▶ **WHAT TO PRODUCE**
Print out the data below in full and exactly, skipping the pictures.

::::::

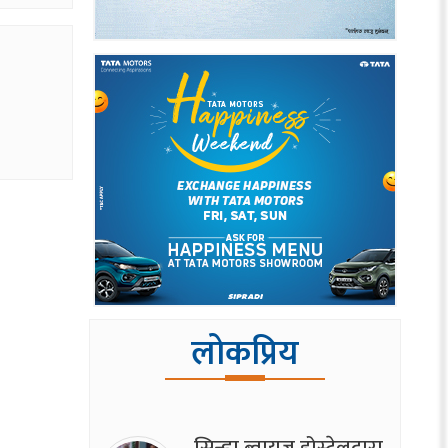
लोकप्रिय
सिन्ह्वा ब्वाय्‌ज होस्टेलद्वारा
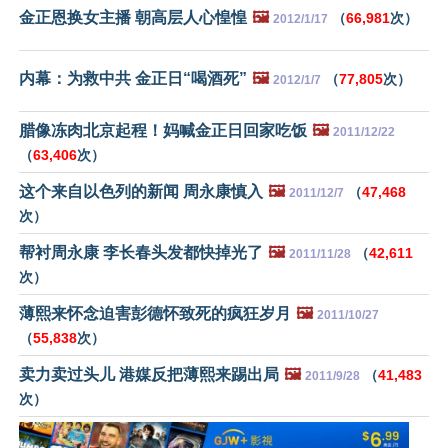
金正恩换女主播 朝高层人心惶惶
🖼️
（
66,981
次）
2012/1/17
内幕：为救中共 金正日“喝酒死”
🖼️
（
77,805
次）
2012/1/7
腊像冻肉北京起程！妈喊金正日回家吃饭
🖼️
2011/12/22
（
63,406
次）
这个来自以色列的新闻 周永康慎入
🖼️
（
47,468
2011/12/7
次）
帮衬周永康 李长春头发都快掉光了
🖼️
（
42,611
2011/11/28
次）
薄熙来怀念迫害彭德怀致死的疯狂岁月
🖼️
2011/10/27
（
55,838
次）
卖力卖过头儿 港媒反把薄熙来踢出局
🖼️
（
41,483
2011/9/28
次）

::::::

▶ **TASK RESPONSE**
लोकप्रिय
सिन्ह्वा ब्वाय्‌ज होस्टेलद्वारा
金正恩换女主播 朝高层人心惶惶
🖼️
（
66,981
次）
2012/1/17
内幕：为救中共 金正日“喝酒死”
🖼️
（
77,805
次）
2012/1/7
腊像冻肉北京起程！妈喊金正日回家吃饭
🖼️
2011/12/22
（
63,406
次）
这个来自以色列的新闻 周永康慎入
🖼️
（
47,468
2011/12/7
次）
帮衬周永康 李长春头发都快掉光了
🖼️
（
42,611
2011/11/28
次）
薄熙来怀念迫害彭德怀致死的疯狂岁月
🖼️
2011/10/27
（
55,838
次）
卖力卖过头儿 港媒反把薄熙来踢出局
🖼️
（
41,483
2011/9/28
次）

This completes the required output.